The proposals for 97 Lea Bridge Road are considerably more than double the guideline density for such a location, and there are many unresolved issues in the design as a result; its out-of-keeping scale, a single refuse collection point, staircases and corridors not naturally lit, and almost a quarter of the flats being single-aspect – many overshadowed by the development itself. There are also windows of habitable rooms six metres apart, or facing on to brick walls. It is not clear if the developer’s brief of 300 homes was ever questioned.
All the more concerning were apparent errors in the report. In this most significant aspect of the argument, the density guidelines were incorrect; a higher range applicable to central London was quoted.
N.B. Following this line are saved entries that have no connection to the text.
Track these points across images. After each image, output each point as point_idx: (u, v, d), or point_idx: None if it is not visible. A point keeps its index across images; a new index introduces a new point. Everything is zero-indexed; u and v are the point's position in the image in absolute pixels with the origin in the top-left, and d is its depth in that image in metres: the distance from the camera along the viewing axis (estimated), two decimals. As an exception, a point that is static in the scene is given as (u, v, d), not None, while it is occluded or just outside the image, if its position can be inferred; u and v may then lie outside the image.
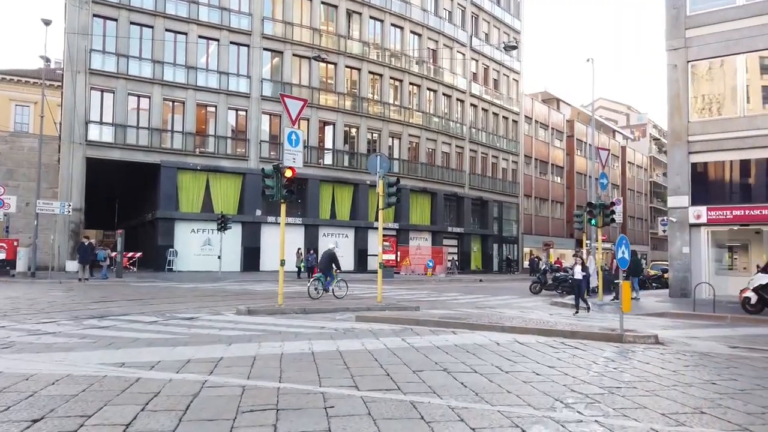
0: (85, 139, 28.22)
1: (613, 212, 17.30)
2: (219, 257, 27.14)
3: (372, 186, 36.48)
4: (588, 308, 14.55)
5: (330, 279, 16.41)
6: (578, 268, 14.42)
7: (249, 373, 6.21)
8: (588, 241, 21.82)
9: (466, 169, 43.32)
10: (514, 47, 29.82)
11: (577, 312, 14.22)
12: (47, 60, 24.94)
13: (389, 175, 15.91)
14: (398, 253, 35.33)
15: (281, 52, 33.54)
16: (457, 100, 43.10)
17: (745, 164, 18.56)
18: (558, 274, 23.15)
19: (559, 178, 55.93)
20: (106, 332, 9.23)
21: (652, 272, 30.25)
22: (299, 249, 30.06)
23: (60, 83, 37.07)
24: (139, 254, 30.38)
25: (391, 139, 38.04)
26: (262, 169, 13.20)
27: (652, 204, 76.43)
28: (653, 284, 28.11)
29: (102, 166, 29.60)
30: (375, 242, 36.60)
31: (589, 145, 60.32)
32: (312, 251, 29.66)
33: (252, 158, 32.35)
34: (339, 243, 35.19)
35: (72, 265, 27.08)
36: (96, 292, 17.54)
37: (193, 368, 6.44)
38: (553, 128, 54.95)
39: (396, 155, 38.12)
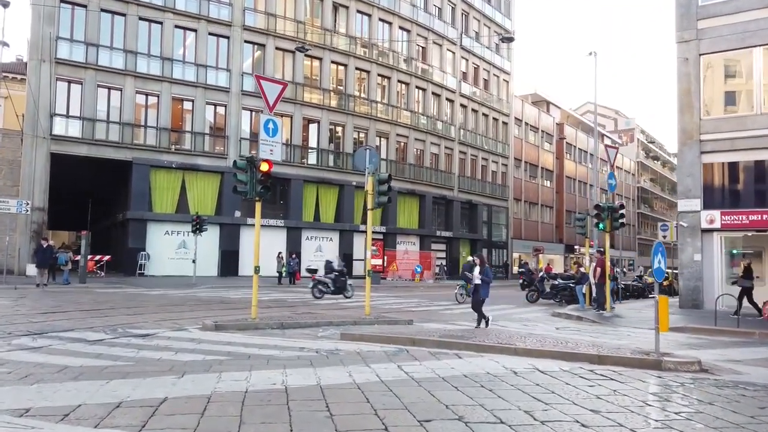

Not only this, but the area action plan cited to justify the development is not adopted policy, and the proposals have little relationship to the immediate surroundings – something which is required by core strategy policy and the council’s design charter.
The planning committee listened to comments from concerned local residents, and a ward councillor, about how no real dialogue had been opened up within the consultation process; their principal concerns about scale of the development went ignored.
The summing up of the meeting; an opinion that any development at all would be welcome and would be positive, reveals the inability – or perhaps unwillingness – to make the most of these opportunities.
In an environment where developers are queuing up to build, we should be striving for brilliant buildings and urban spaces that set the standard; that build on what is here already, and not simply obliterate and replace with the banal and generic.